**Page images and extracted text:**
┌──

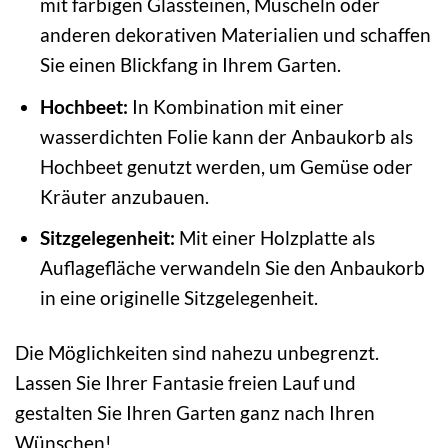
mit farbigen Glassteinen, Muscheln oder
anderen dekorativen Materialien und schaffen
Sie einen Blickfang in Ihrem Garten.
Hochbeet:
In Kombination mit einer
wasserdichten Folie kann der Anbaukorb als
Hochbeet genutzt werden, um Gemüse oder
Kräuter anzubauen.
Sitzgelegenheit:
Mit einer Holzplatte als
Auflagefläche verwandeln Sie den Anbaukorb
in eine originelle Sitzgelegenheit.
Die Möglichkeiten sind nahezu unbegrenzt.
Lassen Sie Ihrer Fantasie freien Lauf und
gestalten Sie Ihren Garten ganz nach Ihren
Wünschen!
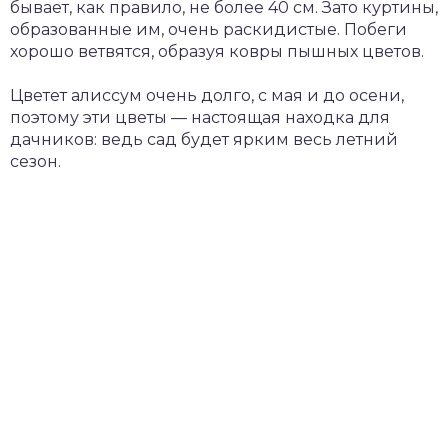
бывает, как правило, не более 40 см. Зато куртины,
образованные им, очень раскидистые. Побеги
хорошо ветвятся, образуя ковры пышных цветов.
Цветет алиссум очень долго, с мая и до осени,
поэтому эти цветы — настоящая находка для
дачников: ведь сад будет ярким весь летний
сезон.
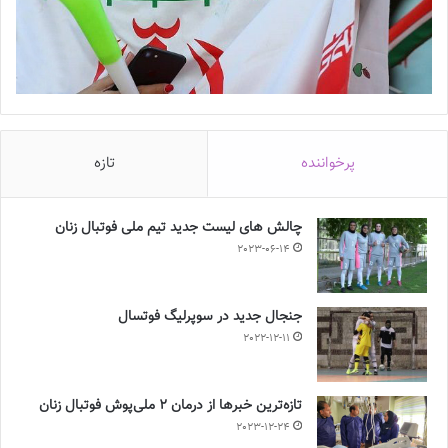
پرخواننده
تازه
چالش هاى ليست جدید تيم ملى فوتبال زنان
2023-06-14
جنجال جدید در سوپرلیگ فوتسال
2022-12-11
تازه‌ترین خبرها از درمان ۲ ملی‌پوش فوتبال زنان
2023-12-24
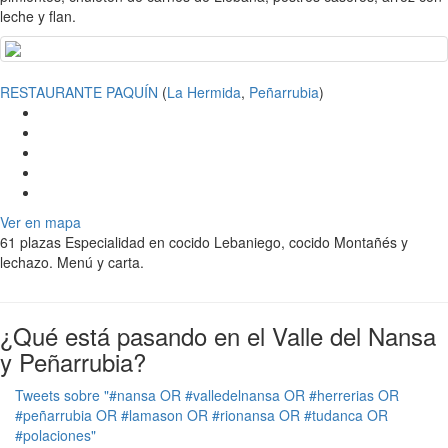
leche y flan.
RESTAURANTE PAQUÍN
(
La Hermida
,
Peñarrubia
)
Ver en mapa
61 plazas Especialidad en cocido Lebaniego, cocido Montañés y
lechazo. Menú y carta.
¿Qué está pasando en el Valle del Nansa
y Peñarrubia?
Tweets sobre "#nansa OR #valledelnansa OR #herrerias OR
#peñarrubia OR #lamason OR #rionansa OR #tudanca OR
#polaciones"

└──

**What the exercise asks:** An exact restatement of the lines from the one holding "Auflagefläche verwandeln Sie den Anbaukorb" through the end of the entries, both ends included, is the whole answer. Pictures stay out.

**Final answer:**
Auflagefläche verwandeln Sie den Anbaukorb
in eine originelle Sitzgelegenheit.
Die Möglichkeiten sind nahezu unbegrenzt.
Lassen Sie Ihrer Fantasie freien Lauf und
gestalten Sie Ihren Garten ganz nach Ihren
Wünschen!
бывает, как правило, не более 40 см. Зато куртины,
образованные им, очень раскидистые. Побеги
хорошо ветвятся, образуя ковры пышных цветов.
Цветет алиссум очень долго, с мая и до осени,
поэтому эти цветы — настоящая находка для
дачников: ведь сад будет ярким весь летний
сезон.
پرخواننده
تازه
چالش هاى ليست جدید تيم ملى فوتبال زنان
2023-06-14
جنجال جدید در سوپرلیگ فوتسال
2022-12-11
تازه‌ترین خبرها از درمان ۲ ملی‌پوش فوتبال زنان
2023-12-24
leche y flan.
RESTAURANTE PAQUÍN
(
La Hermida
,
Peñarrubia
)
Ver en mapa
61 plazas Especialidad en cocido Lebaniego, cocido Montañés y
lechazo. Menú y carta.
¿Qué está pasando en el Valle del Nansa
y Peñarrubia?
Tweets sobre "#nansa OR #valledelnansa OR #herrerias OR
#peñarrubia OR #lamason OR #rionansa OR #tudanca OR
#polaciones"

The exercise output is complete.